GIVEN EXERCISE: Reproduce, word for word, the lines of the entries starting at the line containing "Document page, 1500x1125 pixels." and continuing through the line containing "text_box Running Query [637, 613, 901, 663]", including both of those lines.

Annotations of layout elements
────────────────

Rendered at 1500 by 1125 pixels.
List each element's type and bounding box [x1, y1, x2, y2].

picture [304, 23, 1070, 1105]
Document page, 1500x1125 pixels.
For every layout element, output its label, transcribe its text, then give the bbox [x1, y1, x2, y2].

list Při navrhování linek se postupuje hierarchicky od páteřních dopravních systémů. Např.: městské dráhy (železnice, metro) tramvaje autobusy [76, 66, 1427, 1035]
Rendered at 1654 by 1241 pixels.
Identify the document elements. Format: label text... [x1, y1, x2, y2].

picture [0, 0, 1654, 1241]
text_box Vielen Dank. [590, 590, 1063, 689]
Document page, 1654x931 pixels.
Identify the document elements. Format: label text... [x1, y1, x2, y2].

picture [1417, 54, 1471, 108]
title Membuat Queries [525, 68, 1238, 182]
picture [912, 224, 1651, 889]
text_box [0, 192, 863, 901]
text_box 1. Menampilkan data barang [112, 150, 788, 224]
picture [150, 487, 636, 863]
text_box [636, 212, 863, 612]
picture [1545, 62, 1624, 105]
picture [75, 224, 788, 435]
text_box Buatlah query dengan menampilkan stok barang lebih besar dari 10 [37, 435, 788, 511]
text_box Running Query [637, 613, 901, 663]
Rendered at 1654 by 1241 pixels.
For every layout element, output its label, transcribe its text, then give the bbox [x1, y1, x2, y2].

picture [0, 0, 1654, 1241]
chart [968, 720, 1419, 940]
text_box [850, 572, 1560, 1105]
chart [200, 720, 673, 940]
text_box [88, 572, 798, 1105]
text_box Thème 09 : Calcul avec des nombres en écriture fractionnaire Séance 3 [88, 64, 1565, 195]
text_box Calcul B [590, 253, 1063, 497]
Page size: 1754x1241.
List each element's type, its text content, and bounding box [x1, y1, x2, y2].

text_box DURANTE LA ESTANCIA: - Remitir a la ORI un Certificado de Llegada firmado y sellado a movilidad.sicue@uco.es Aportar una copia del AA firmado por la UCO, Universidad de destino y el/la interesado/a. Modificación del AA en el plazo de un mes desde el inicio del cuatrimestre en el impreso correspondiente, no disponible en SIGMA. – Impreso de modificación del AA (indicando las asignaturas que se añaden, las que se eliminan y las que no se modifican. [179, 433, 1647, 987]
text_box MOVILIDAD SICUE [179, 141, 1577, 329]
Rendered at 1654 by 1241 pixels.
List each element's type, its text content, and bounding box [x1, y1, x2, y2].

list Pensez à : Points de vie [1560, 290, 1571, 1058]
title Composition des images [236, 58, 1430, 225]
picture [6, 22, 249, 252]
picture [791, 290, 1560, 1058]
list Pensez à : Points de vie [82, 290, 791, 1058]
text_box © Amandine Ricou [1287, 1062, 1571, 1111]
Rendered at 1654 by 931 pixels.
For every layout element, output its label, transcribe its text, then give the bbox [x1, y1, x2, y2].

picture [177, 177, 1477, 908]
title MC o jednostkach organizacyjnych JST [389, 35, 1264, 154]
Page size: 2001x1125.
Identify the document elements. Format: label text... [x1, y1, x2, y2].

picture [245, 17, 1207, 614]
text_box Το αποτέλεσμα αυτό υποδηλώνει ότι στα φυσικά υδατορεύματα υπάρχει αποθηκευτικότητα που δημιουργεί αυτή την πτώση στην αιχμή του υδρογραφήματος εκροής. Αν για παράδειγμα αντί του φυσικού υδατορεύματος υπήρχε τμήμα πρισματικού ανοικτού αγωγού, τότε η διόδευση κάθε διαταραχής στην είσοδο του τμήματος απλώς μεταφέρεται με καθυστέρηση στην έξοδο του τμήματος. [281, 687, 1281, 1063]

────────────────

SOLUTION TO THIS TASK:
Document page, 1500x1125 pixels.
For every layout element, output its label, transcribe its text, then give the bbox [x1, y1, x2, y2].

list Při navrhování linek se postupuje hierarchicky od páteřních dopravních systémů. Např.: městské dráhy (železnice, metro) tramvaje autobusy [76, 66, 1427, 1035]
Rendered at 1654 by 1241 pixels.
Identify the document elements. Format: label text... [x1, y1, x2, y2].

picture [0, 0, 1654, 1241]
text_box Vielen Dank. [590, 590, 1063, 689]
Document page, 1654x931 pixels.
Identify the document elements. Format: label text... [x1, y1, x2, y2].

picture [1417, 54, 1471, 108]
title Membuat Queries [525, 68, 1238, 182]
picture [912, 224, 1651, 889]
text_box [0, 192, 863, 901]
text_box 1. Menampilkan data barang [112, 150, 788, 224]
picture [150, 487, 636, 863]
text_box [636, 212, 863, 612]
picture [1545, 62, 1624, 105]
picture [75, 224, 788, 435]
text_box Buatlah query dengan menampilkan stok barang lebih besar dari 10 [37, 435, 788, 511]
text_box Running Query [637, 613, 901, 663]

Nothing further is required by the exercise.